O telejornalismo que nos mostra a cidade

Na cidade disseminada e impossível de ser abarcada, só o meio possibilita uma experiência-simulacro da cidade global: é na televisão que a câmera do helicóptero nos permite alcançar uma imagem da densidade do tráfego nas avenidas ou da vastidão e desolação dos bairros de invasão; é na TV ou no rádio que, cotidianamente, nos conectamos com o que, na cidade, “em que vivemos”, sucede e nos diz respeito, por mais longe que estejamos de tudo (...) [6].

Martín-Barbero novamente nos chama a atenção para o papel que a televisão desempenha na relação do cidadão com a cidade. Através das mensagens audiovisuais, o telespectador pode ter uma visão mais ampla e totalizante da cidade que, percorrida fisicamente, é percebida em fragmentos. A discussão em torno do pertencimento local está intimamente relacionada com o papel de mediador desempenhado pelo telejornal local.

O RJTV primeira edição vai ao ar para uma imensa região composta pela cidade do Rio de Janeiro e muitos outros municípios, que juntos compõem o chamado Grande Rio. As diferenças sociais e culturais dentro da imensa população de moradores desta região são marcantes. Podemos claramente definir dois extremos: a zona sul e a Baixada Fluminense. Porém, dentro de cada uma dessas regiões, os contrastes ainda persistem.

Na região dominante financeiramente e culturalmente, a zona sul, perante as paisagens que são um cartão postal do país se debruçam favelas desamparadas pelo Estado e agredidas pelo tráfico de drogas. Para elas não conseguimos deixar de olhar. A elite da cidade e os formadores de opinião se confrontam diariamente com essa realidade que nos enche de culpa e de insegurança.

O que acontece nas favelas naturalmente tem seu lugar na imprensa carioca, porque afeta o cotidiano dos cidadãos mais privilegiados. Uma guerra na Favela da Rocinha impede muitos de chegarem ao trabalho, um tiroteio na Linha Vermelha interrompe o trânsito de quem chega pelo Aeroporto Internacional. Já a Baixada Fluminense, é uma área que fica fora do olhar de quem mora na área da cidade chamada de “maravilhosa”.

A distância espacial equivale à distância do poder público. Quanto mais longe da área nobre, menos assistida é a região.

Composta por treze municípios, a Baixada Fluminense tem cerca de quatro milhões de moradores e responde por uma grande parcela da audiência do RJTV. A região é a que mais sofre com problemas estruturais, como falta de água, de saneamento básico e mau funcionamento de outros serviços de competência do poder público.

Por causa da grande quantidade de denúncias e reclamações que a redação do RJTV recebe diariamente dos telespectadores da Baixada, o telejornal, a partir do ano de 2005, instalou naquele local um escritório destinado exclusivamente à cobertura da região.

Trecho do material →
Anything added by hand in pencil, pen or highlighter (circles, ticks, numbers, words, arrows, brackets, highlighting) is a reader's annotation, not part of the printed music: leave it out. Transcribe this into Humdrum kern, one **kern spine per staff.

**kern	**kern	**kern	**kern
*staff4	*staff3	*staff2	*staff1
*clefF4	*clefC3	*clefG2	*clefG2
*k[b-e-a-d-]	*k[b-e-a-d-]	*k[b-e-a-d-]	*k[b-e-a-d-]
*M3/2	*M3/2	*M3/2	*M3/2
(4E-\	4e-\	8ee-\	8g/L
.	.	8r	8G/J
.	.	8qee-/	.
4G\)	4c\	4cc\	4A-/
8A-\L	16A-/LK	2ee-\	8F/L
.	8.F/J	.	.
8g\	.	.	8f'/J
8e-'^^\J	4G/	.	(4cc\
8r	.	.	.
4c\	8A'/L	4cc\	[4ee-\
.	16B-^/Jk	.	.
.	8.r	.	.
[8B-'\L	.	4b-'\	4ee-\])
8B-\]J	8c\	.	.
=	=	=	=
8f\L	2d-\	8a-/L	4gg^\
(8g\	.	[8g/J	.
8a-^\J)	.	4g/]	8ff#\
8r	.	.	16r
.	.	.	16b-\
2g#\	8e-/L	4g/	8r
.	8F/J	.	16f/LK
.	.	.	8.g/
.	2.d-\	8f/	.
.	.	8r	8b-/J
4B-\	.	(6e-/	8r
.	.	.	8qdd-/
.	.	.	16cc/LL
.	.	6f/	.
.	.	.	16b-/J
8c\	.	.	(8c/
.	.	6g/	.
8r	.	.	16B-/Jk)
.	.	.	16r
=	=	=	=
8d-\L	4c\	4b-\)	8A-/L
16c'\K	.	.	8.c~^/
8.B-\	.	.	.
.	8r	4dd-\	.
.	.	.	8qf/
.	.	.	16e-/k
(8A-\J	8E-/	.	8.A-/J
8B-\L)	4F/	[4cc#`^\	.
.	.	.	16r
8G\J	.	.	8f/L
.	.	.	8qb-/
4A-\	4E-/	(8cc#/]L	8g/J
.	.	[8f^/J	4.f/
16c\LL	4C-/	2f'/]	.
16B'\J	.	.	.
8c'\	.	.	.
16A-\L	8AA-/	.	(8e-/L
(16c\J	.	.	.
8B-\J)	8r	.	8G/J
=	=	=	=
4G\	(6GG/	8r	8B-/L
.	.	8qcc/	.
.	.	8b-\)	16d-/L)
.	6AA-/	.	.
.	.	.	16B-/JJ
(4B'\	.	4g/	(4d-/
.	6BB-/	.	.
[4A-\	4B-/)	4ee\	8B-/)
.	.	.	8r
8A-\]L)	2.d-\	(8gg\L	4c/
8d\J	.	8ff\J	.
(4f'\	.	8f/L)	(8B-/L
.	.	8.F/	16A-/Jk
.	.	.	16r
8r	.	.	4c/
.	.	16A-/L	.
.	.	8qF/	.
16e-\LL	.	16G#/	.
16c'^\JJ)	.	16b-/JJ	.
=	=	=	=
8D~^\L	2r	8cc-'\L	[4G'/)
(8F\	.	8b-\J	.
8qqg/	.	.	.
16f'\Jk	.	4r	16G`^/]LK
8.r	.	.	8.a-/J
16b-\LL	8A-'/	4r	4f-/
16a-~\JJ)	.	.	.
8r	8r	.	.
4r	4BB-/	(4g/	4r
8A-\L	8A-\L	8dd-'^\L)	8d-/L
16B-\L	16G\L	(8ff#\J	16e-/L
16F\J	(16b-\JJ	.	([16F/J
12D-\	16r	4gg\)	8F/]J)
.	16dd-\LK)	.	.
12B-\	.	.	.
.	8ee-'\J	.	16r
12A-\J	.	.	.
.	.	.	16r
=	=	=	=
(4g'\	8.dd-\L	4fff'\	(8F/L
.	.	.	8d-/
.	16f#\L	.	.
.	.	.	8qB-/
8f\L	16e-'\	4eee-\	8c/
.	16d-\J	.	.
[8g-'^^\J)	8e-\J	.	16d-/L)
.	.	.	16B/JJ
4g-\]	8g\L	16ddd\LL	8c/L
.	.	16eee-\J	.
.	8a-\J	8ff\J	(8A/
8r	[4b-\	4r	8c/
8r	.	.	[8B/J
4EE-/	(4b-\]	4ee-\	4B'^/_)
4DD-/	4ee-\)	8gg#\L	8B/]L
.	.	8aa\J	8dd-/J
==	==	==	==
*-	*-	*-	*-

Descrição da tarefa →
Reescreva o trecho do texto sobre o telejornal e a cidade que vai de "Na cidade disseminada" até "pelo telejornal local.", incluindo essas palavras, e troque "cidadão" por "morador".

Resultado da tarefa →
Na cidade disseminada e impossível de ser abarcada, só o meio possibilita uma experiência-simulacro da cidade global: é na televisão que a câmera do helicóptero nos permite alcançar uma imagem da densidade do tráfego nas avenidas ou da vastidão e desolação dos bairros de invasão; é na TV ou no rádio que, cotidianamente, nos conectamos com o que, na cidade, “em que vivemos”, sucede e nos diz respeito, por mais longe que estejamos de tudo (...) [6].

Martín-Barbero novamente nos chama a atenção para o papel que a televisão desempenha na relação do morador com a cidade. Através das mensagens audiovisuais, o telespectador pode ter uma visão mais ampla e totalizante da cidade que, percorrida fisicamente, é percebida em fragmentos. A discussão em torno do pertencimento local está intimamente relacionada com o papel de mediador desempenhado pelo telejornal local.